Say hi to "OnePush", our new push delivery backend!

This past week, our team launched OnePush -- our new push delivery backend written in Rust. The number of developers using OneSignal has more than doubled since the start of the year. As our user base grows, the load on our system responsible for delivering notifications reaches closer and closer to 100% of our capacity during peak times. In order to ensure reliability and stability, we have been working on a successor for this system which can grow with us and our users.

Notifications sent per day

With OnePush, iOS notification delivery is up to 100x faster.

We are now sending 100% of iOS and Safari Push Notifications through this new backend using Apple’s brand new HTTP/2 API. Notification delivery for Web Push, Android (GCM) and other platforms will be migrated to the new backend in the following weeks.

How do these improvements work?

Dramatic performance increases are able to be accomplished for two reasons:

  • Moving away from a dynamic language with a GIL (Ruby) to a compiled language with true multithreading (Rust)
  • Switching to Apple's new HTTP/2 delivery API.

Our previous delivery system was written in Ruby. As with other interpreted languages, Ruby has a global interpreter lock (aka the GIL) which prevents more than one Ruby thread in that process from executing in parallel. In addition to the GIL limitation, Ruby code is interpreted; this has the consequence of being generally slower than compiled code. Implementing the new system in Rust eliminated both limitations and allows us to fully utilize the infrastructure which runs our delivery system.

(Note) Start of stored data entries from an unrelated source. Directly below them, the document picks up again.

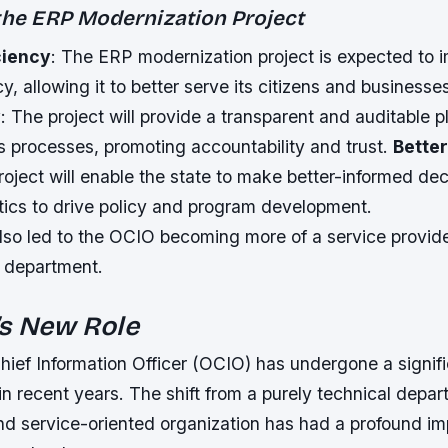
 the ERP Modernization Project
ciency
: The ERP modernization project is expected to 
cy, allowing it to better serve its citizens and businesse
y
: The project will provide a transparent and auditable p
s processes, promoting accountability and trust.
Better
roject will enable the state to make better-informed dec
tics to drive policy and program development.
also led to the OCIO becoming more of a service provide
l department.
’s New Role
hief Information Officer (OCIO) has undergone a signif
in recent years. The shift from a purely technical depa
and service-oriented organization has had a profound im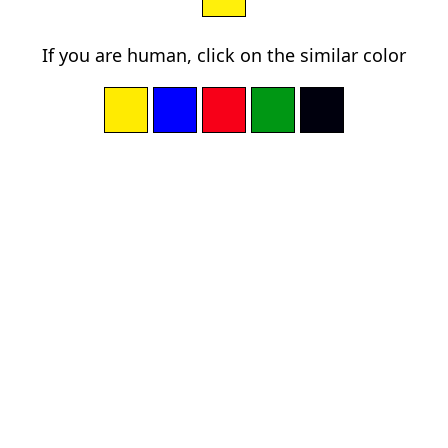
If you are human, click on the similar color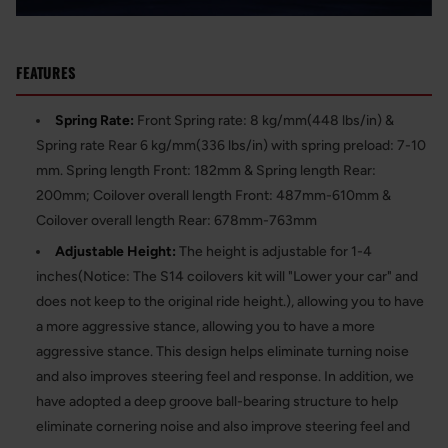
FEATURES
Spring Rate:
Front Spring rate: 8 kg/mm(448 lbs/in) &
Spring rate Rear 6 kg/mm(336 lbs/in) with spring preload: 7-10
mm. Spring length Front: 182mm & Spring length Rear:
200mm; Coilover overall length Front: 487mm-610mm &
Coilover overall length Rear: 678mm-763mm
Adjustable Height:
The height is adjustable for 1-4
inches(Notice: The S14 coilovers kit will "Lower your car" and
does not keep to the original ride height.), allowing you to have
a more aggressive stance, allowing you to have a more
aggressive stance. This design helps eliminate turning noise
and also improves steering feel and response. In addition, we
have adopted a deep groove ball-bearing structure to help
eliminate cornering noise and also improve steering feel and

Apple's new HTTP/2 API is also a huge contributor to increased notification throughput. Without getting into too much detail, their legacy delivery API required resending every notification that you've already sent when a single notification from that stream had an error. The upper limit on transmissions with the old protocol is n! where n is the number of notifications; for example, this could occur where every notification in a set is rejected by Apple. This history makes the HTTP/2 API extremely attractive. Every notification gets a response and rejections do not require re-transmitting subsequently sent notifications.

What's Next?

Delivery for other push services supported by OneSignal will be added to OnePush over the coming weeks starting with Android, Chrome Web Push, and Firefox Web Push platforms.